Photo: Fox Business News
One contributing factor to JP Morgan’s $2 billion trading loss was the fact that their positions were essentially revealed by the media when stories about the “London Whale” with his huge CDS position were published. Since then, traders have had the opportunity to take the opposite side of JP Morgan’s large and risky trade to possibly make a profit.Now, the Wall Street Journal’s Gregory Zuckerman is reporting that two hedge funds which made money off that trade are BlueMountain Capital and BlueCrest Capital. Both funds made up to $30 million off JP Morgan’s blunder, according to the WSJ.
Ironically, both BlueMountain Capital and BlueCrest Capital have employees that are famous alums of JP Morgan. BlueMountain was co-founded by Andrew Feldstein, who spent eleven years at JP Morgan as a member of its credit derivative team. BlueCrest has Leda Braga, one of the most famous female portfolio managers in the world, who also used to work at JP Morgan.

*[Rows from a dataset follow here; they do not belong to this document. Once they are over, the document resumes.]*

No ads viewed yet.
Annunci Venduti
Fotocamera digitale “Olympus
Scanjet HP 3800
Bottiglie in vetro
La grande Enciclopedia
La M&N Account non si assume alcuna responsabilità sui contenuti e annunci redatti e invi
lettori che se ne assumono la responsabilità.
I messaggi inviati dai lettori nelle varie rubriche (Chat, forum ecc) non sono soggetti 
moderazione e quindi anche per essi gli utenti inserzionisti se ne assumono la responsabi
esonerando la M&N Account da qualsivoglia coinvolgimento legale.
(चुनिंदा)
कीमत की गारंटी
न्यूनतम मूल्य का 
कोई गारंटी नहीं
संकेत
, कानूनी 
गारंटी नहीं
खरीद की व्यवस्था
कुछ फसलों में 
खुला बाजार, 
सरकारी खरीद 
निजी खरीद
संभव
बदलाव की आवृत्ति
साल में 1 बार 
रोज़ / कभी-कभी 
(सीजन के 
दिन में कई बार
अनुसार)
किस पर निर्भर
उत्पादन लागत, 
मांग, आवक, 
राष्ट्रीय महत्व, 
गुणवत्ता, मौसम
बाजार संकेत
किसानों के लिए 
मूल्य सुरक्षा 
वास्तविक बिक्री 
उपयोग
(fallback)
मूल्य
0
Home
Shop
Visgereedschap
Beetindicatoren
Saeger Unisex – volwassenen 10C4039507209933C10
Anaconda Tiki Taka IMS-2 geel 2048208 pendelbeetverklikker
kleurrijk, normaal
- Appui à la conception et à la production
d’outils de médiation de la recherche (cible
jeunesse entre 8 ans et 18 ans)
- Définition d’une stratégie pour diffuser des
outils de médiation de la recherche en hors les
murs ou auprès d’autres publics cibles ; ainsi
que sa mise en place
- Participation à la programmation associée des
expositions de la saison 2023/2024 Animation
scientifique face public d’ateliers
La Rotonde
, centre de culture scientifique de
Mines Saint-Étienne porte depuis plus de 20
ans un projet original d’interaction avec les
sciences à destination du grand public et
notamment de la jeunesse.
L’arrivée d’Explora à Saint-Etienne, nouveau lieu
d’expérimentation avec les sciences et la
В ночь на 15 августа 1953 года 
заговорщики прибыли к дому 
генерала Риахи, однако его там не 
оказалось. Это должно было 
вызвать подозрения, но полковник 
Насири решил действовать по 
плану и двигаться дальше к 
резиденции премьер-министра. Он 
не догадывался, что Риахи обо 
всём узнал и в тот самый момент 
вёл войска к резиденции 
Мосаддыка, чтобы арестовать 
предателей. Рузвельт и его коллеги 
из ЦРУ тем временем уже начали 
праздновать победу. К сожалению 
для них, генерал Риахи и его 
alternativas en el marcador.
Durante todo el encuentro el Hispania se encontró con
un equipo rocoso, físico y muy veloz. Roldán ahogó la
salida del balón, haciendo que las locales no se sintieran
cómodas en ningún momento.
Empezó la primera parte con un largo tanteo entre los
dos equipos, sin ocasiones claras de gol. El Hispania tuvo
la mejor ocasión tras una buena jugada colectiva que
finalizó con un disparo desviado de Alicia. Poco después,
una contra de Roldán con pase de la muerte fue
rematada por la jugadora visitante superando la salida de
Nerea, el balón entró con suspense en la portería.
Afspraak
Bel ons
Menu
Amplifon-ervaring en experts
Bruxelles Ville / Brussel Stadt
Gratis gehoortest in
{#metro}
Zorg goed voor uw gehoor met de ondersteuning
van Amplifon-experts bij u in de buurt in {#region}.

Traders at hedge fund said that they took advantage of a “market out of whack,” but they weren’t betting on JP Morgan failing. From the WSJ:
Some traders decided to take the other side of J.P. Morgan’s trades — including those of a London-based trader at the bank nicknamed “the London Whale” — in the belief that the bank’s positions had become so large they would have to be sold at some point, perhaps due to pressure from senior executives, said people familiar with the matter.
Others entered into opposing trades simply because J.P. Morgan had made so many wagers on corporate credit, by selling so-called credit-default insurance, that it became inexpensive for these other traders to buy this insurance to protect against bad economic news.